São Jorge é considerado padroeiro dos cavaleiros, soldados, escoteiros, esgrimistas e arqueiros. Para o catolicismo romano, religião mais numerosa no Brasil, ele representa coragem, proteção e a vitória do bem sobre o mal. Segundo o Vaticano, o santo foi morto por professar sua fé cristã diante do imperador de Roma, no ano 303.

Origens e a lenda do dragão

A tradição cristã conta que ele nasceu na Capadócia, na atual Turquia, por volta do ano 280. Tornou-se soldado no exército do imperador Diocleciano, até que este ordenou uma perseguição aos cristãos.

Conhecido como mártir da Igreja Católica, as histórias sobre São Jorge são envoltas em lendas. A principal delas é a de que ele teria salvado uma princesa e matado um dragão em um pântano na Líbia. A representação de São Jorge montado no cavalo, segurando uma lança, tornou-se o ícone sacro mais reconhecível do mundo. No Brasil, a imagem estampa camisetas e templos, destacando as cores vermelho e branco da Cruz de São Jorge.

O sincretismo religioso com Ogum e Oxóssi

São Jorge é um dos santos de maior apelo popular, sendo cultuado também nas igrejas Anglicana e Ortodoxa.
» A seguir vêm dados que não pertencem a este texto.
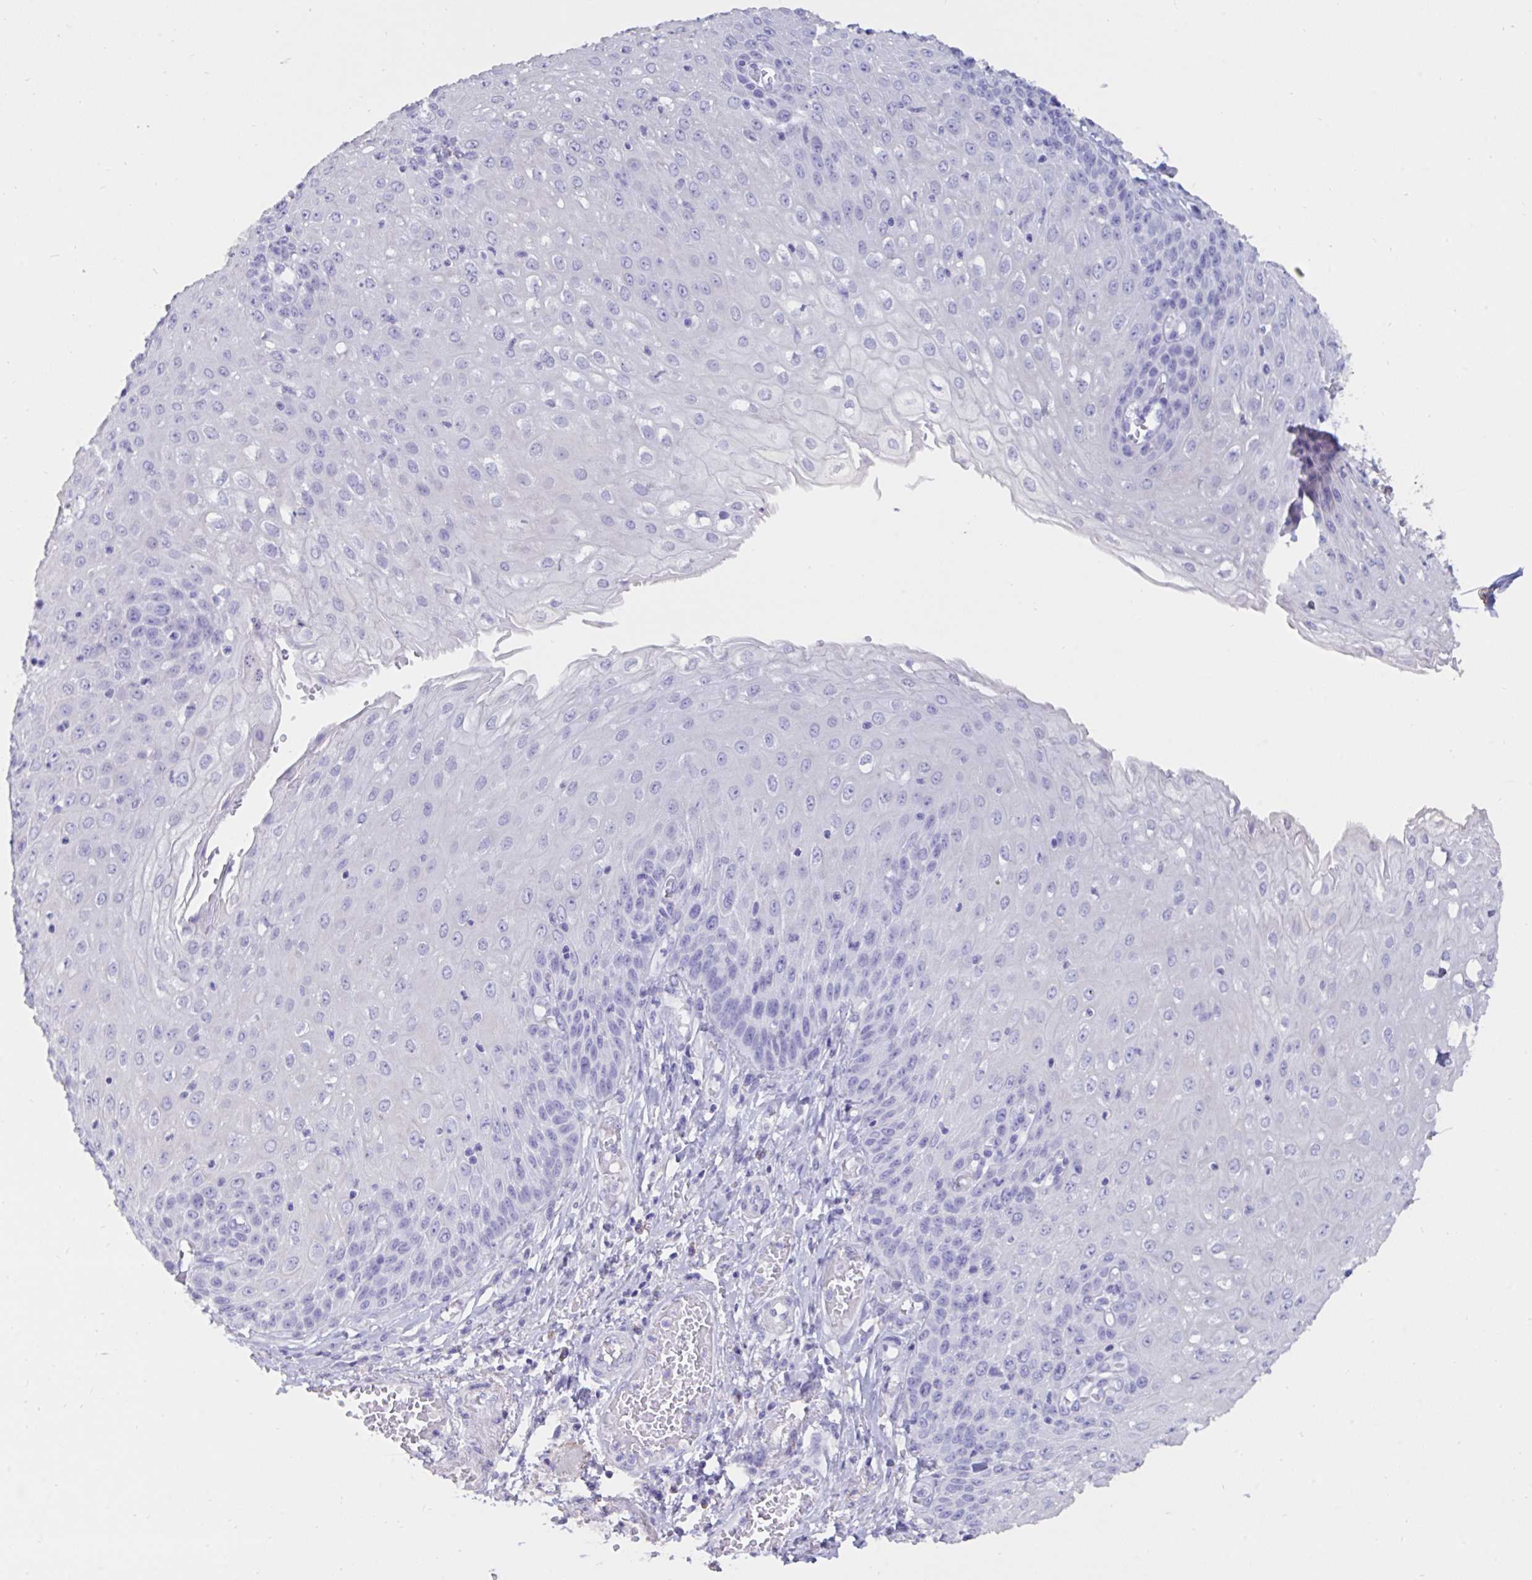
{"staining": {"intensity": "negative", "quantity": "none", "location": "none"}, "tissue": "esophagus", "cell_type": "Squamous epithelial cells", "image_type": "normal", "snomed": [{"axis": "morphology", "description": "Normal tissue, NOS"}, {"axis": "morphology", "description": "Adenocarcinoma, NOS"}, {"axis": "topography", "description": "Esophagus"}], "caption": "Immunohistochemistry of normal esophagus exhibits no positivity in squamous epithelial cells. The staining is performed using DAB (3,3'-diaminobenzidine) brown chromogen with nuclei counter-stained in using hematoxylin.", "gene": "TNNC1", "patient": {"sex": "male", "age": 81}}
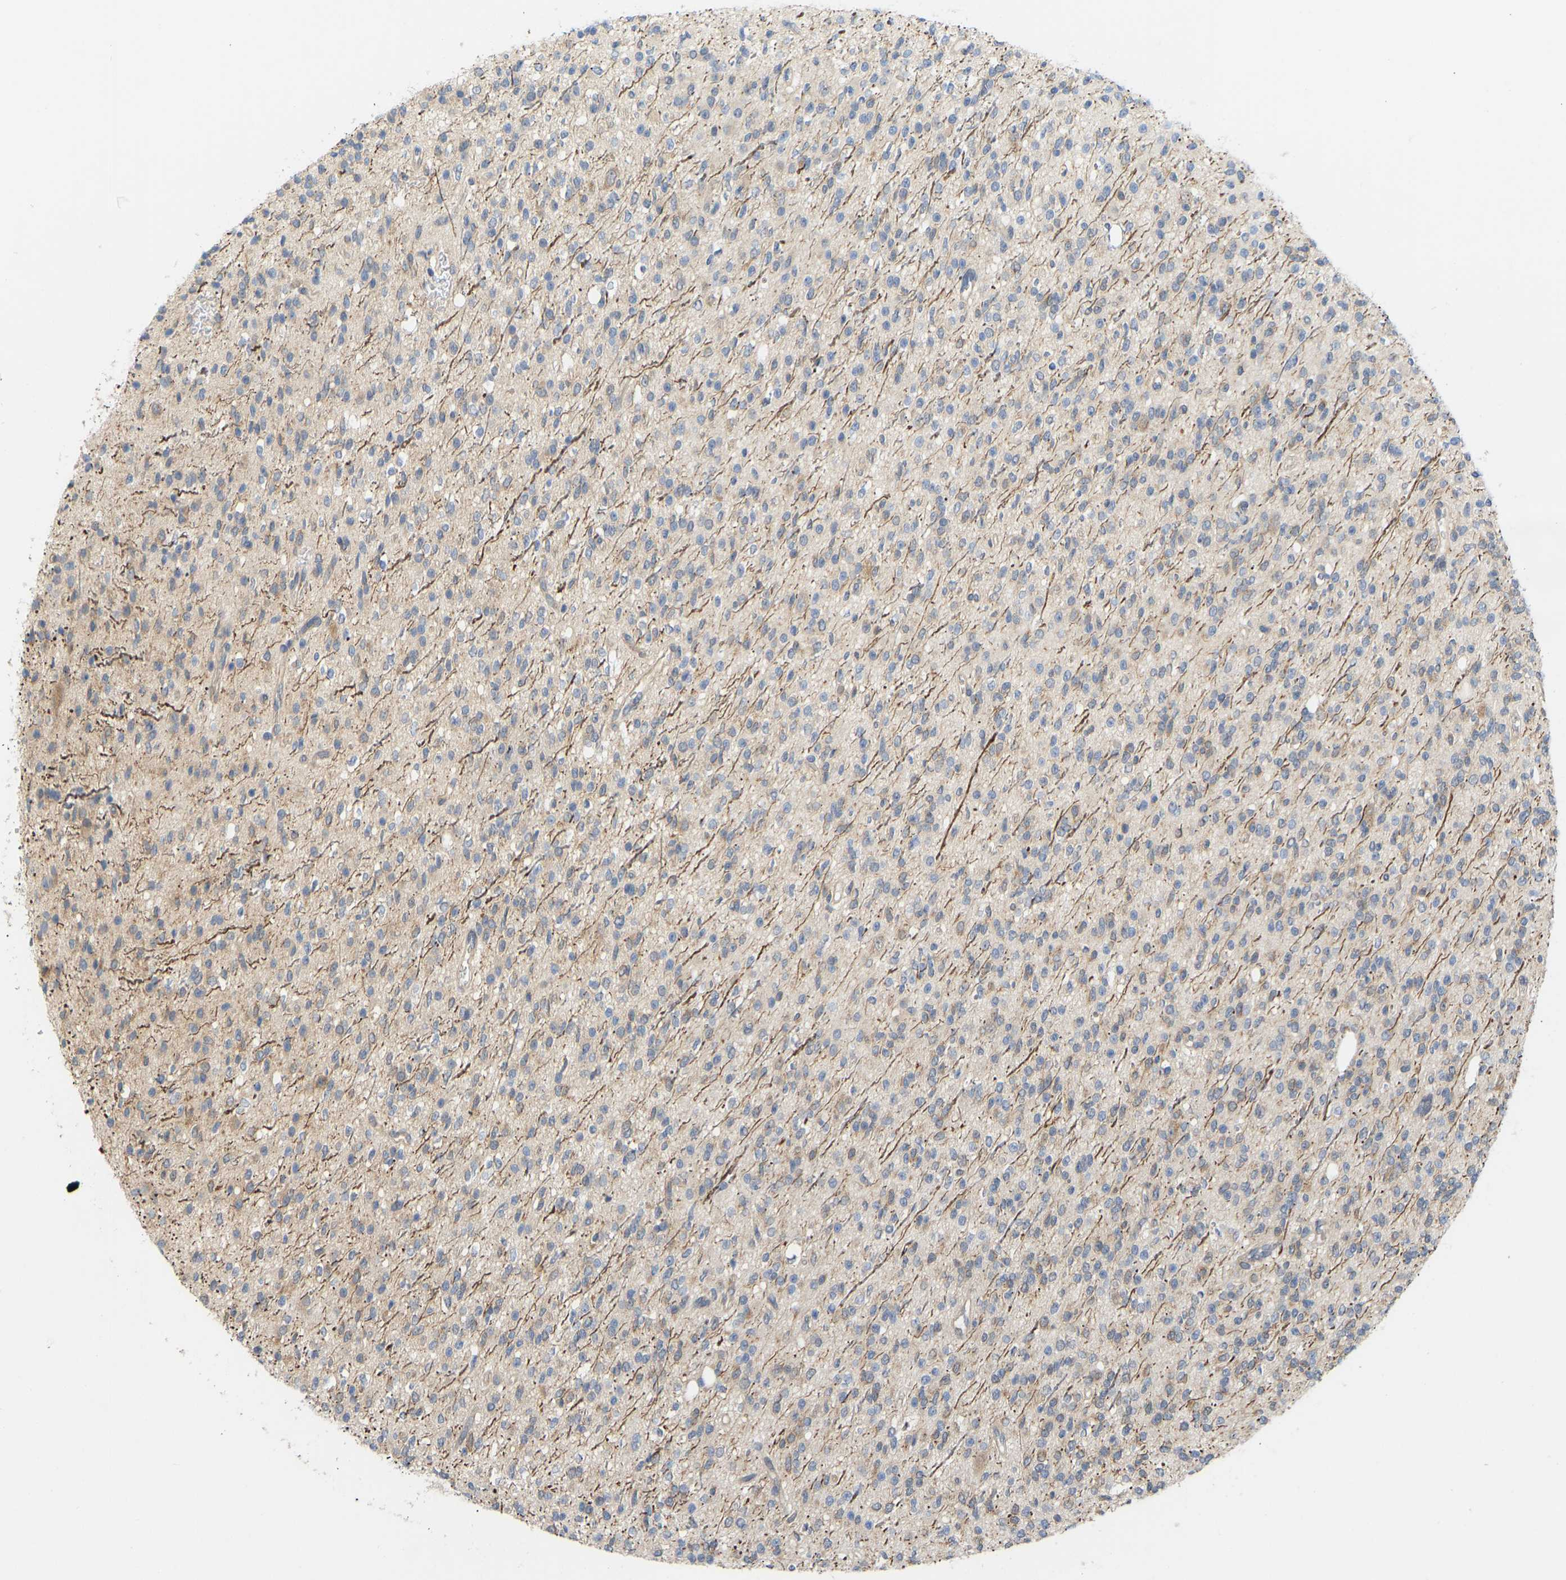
{"staining": {"intensity": "weak", "quantity": "<25%", "location": "cytoplasmic/membranous"}, "tissue": "glioma", "cell_type": "Tumor cells", "image_type": "cancer", "snomed": [{"axis": "morphology", "description": "Glioma, malignant, High grade"}, {"axis": "topography", "description": "Brain"}], "caption": "Tumor cells show no significant positivity in high-grade glioma (malignant).", "gene": "BEND3", "patient": {"sex": "male", "age": 34}}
Sua figura é central no sincretismo religioso, fenômeno que combina diferentes tradições em uma única crença.

Nas religiões afro-brasileiras, como Umbanda e Candomblé, o santo é frequentemente ligado a Ogum, orixá guerreiro e senhor do ferro. Em algumas regiões, como na Bahia, ele também pode ser associado a Oxóssi, orixá da caça.

Durante a escravidão, africanos associaram seus orixás a figuras católicas para manter a devoção sem perseguições, dando origem ao sincretismo brasileiro.

No Islã, a figura também aparece, comumente fundida a Al-Khidr, uma figura sábia e imortal que realiza milagres e traz proteção.

Alvorada, samba e feijoada no Rio de Janeiro

No Rio de Janeiro, as festividades começam cedo com a famosa Alvorada de São Jorge, uma queima de fogos organizada pela Igreja Matriz de São Jorge, em Quintino.

Venerado pela cultura do samba, o santo é tema de festas em diversas agremiações. Como Ogum é o orixá da agricultura e o feijão é um de seus alimentos sagrados, tornou-se tradição servir a feijoada de São Jorge em espaços religiosos e centros culturais por toda a cidade.

Vestígio histórico e reconhecimento do Vaticano

Em 1969, sob o papa Paulo VI, a festa de São Jorge saiu do calendário oficial do Vaticano, passando a ser uma memória facultativa. O motivo foi a escassez de registros históricos documentados.

O portal Vatican News reconhece que “são inúmeras as narrações fantasiosas que nasceram em torno da figura”. Contudo, uma epígrafe grega do ano 368, em Eraclea de Betânia, cita a “igreja dos triunfantes mártires, Jorge e companheiros”. Acredita-se que seus restos mortais estejam na Igreja de São Jorge em Lida, em Israel, enquanto seu crânio é conservado na igreja de San Giorgio in Velabro, em Roma.